▸ **Exercise brief**
Without including any image, retype the records word for word.

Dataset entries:
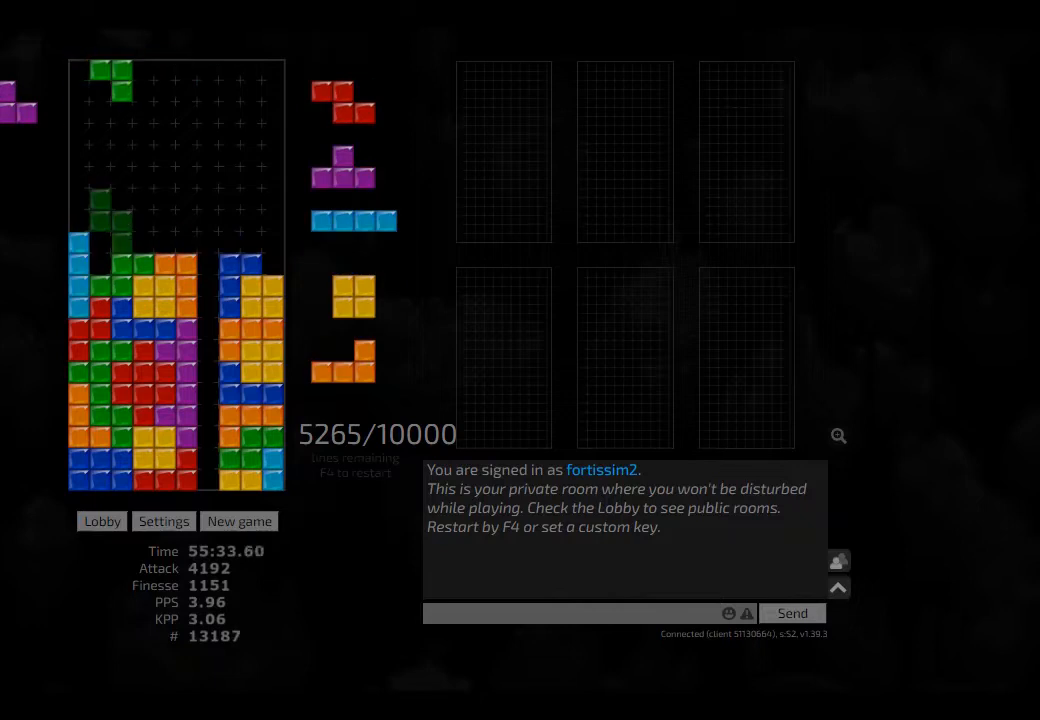
{"keys": ["left"], "events": [[166, "hl", "down"], [208, "right", "down"], [250, "cw", "down"], [333, "cw", "up"], [333, "hl", "up"], [333, "right", "up"], [458, "left", "down"]]}
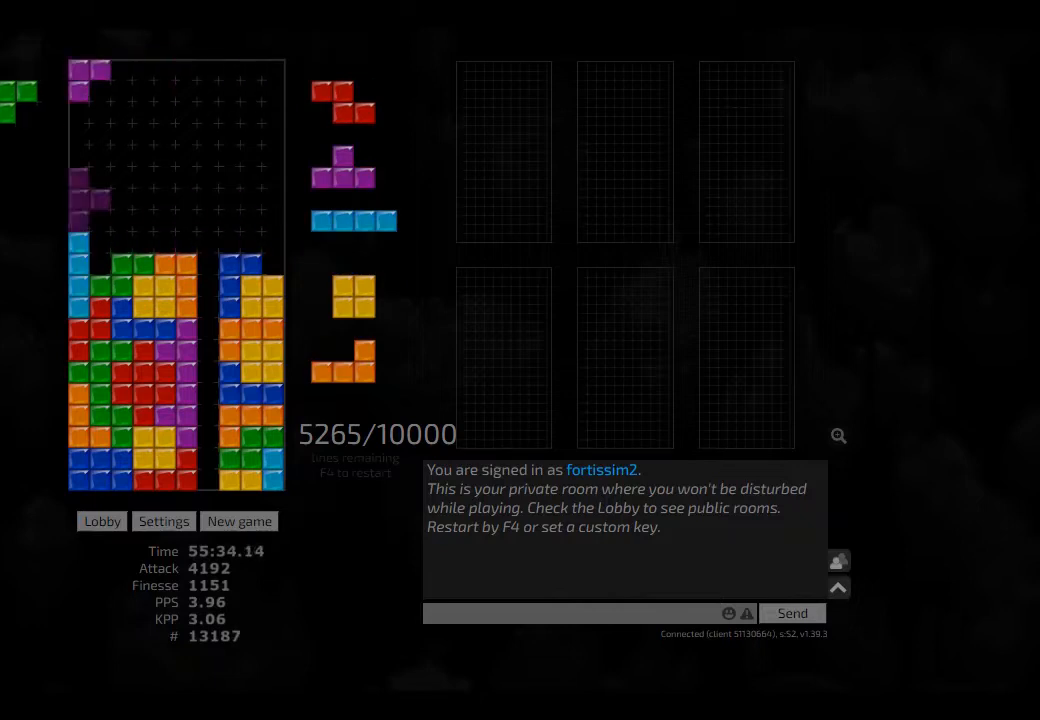
{"keys": [], "events": [[83, "left", "up"], [125, "right", "down"], [166, "hd", "down"], [166, "right", "up"], [291, "hd", "up"], [333, "right", "down"], [375, "hl", "down"], [416, "cw", "down"], [458, "hl", "up"], [500, "cw", "up"], [500, "right", "up"]]}
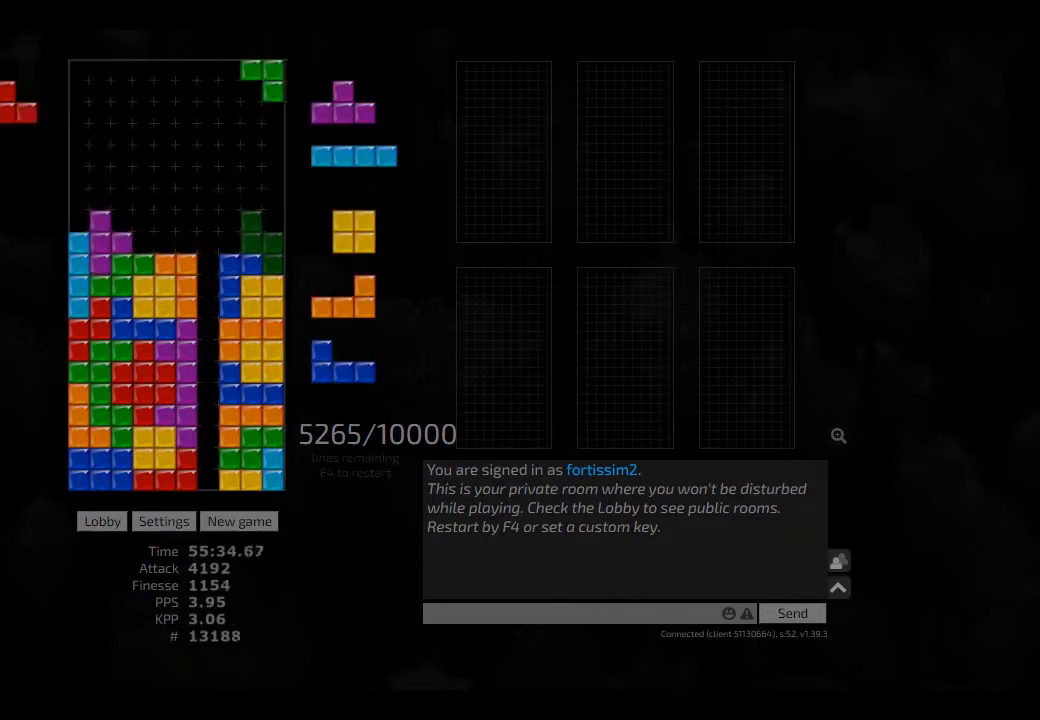
{"keys": ["hd"], "events": [[41, "hd", "down"], [83, "hl", "down"], [166, "left", "down"], [208, "hd", "up"], [208, "hl", "up"], [208, "left", "up"], [250, "hd", "down"], [333, "hl", "down"], [333, "left", "down"], [416, "cw", "down"], [416, "hd", "up"], [458, "hl", "up"], [500, "cw", "up"], [500, "hd", "down"], [500, "left", "up"]]}
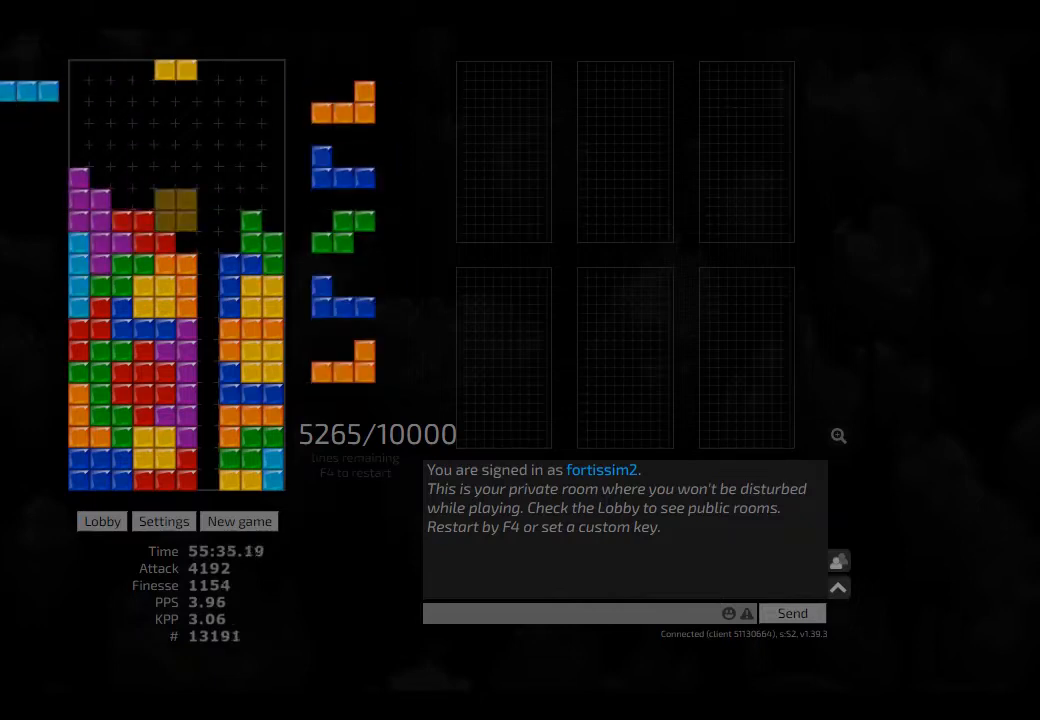
{"keys": ["hd", "right"], "events": [[83, "left", "down"], [125, "left", "up"], [166, "hd", "up"], [166, "left", "down"], [208, "left", "up"], [333, "cw", "down"], [333, "hl", "down"], [333, "right", "down"], [375, "hl", "up"], [416, "cw", "up"], [416, "right", "up"], [458, "hd", "down"], [500, "right", "down"]]}
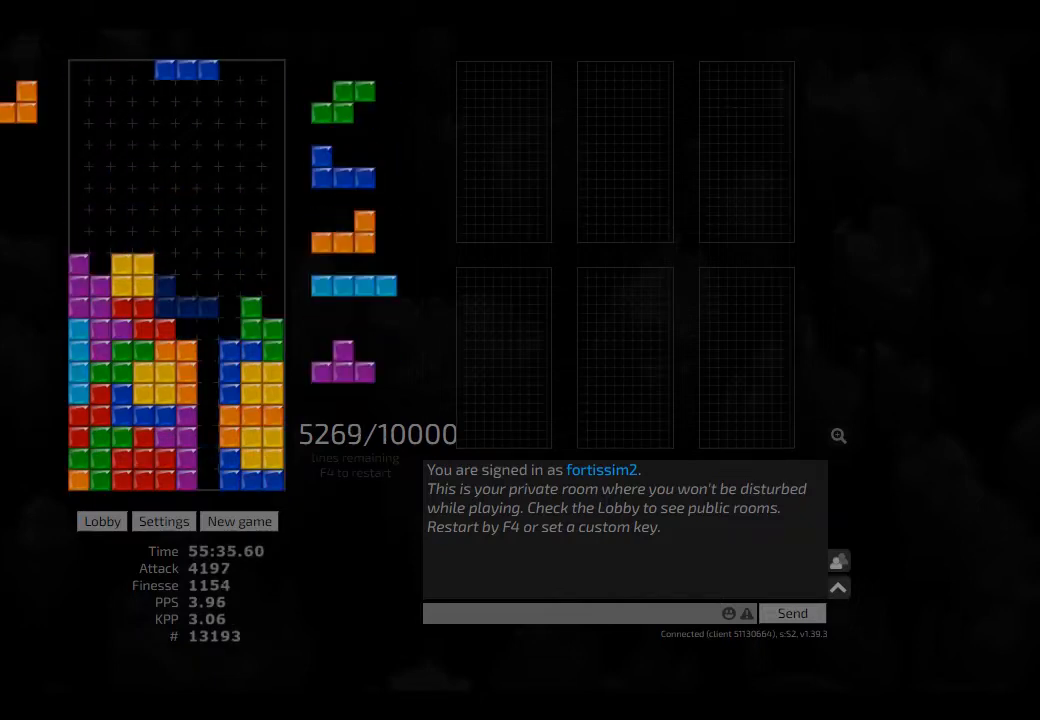
{"keys": ["hl"], "events": [[41, "cw", "down"], [41, "hd", "up"], [125, "cw", "up"], [125, "left", "down"], [125, "right", "up"], [166, "left", "up"], [291, "hd", "down"], [291, "hl", "down"], [291, "right", "down"], [333, "ccw", "down"], [333, "hd", "up"], [333, "hl", "up"], [375, "ccw", "up"], [375, "right", "up"], [416, "hd", "down"], [458, "hl", "down"], [500, "hd", "up"]]}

▸ **Answer space**
{"keys": ["left"], "events": [[166, "hl", "down"], [208, "right", "down"], [250, "cw", "down"], [333, "cw", "up"], [333, "hl", "up"], [333, "right", "up"], [458, "left", "down"]]}
{"keys": [], "events": [[83, "left", "up"], [125, "right", "down"], [166, "hd", "down"], [166, "right", "up"], [291, "hd", "up"], [333, "right", "down"], [375, "hl", "down"], [416, "cw", "down"], [458, "hl", "up"], [500, "cw", "up"], [500, "right", "up"]]}
{"keys": ["hd"], "events": [[41, "hd", "down"], [83, "hl", "down"], [166, "left", "down"], [208, "hd", "up"], [208, "hl", "up"], [208, "left", "up"], [250, "hd", "down"], [333, "hl", "down"], [333, "left", "down"], [416, "cw", "down"], [416, "hd", "up"], [458, "hl", "up"], [500, "cw", "up"], [500, "hd", "down"], [500, "left", "up"]]}
{"keys": ["hd", "right"], "events": [[83, "left", "down"], [125, "left", "up"], [166, "hd", "up"], [166, "left", "down"], [208, "left", "up"], [333, "cw", "down"], [333, "hl", "down"], [333, "right", "down"], [375, "hl", "up"], [416, "cw", "up"], [416, "right", "up"], [458, "hd", "down"], [500, "right", "down"]]}
{"keys": ["hl"], "events": [[41, "cw", "down"], [41, "hd", "up"], [125, "cw", "up"], [125, "left", "down"], [125, "right", "up"], [166, "left", "up"], [291, "hd", "down"], [291, "hl", "down"], [291, "right", "down"], [333, "ccw", "down"], [333, "hd", "up"], [333, "hl", "up"], [375, "ccw", "up"], [375, "right", "up"], [416, "hd", "down"], [458, "hl", "down"], [500, "hd", "up"]]}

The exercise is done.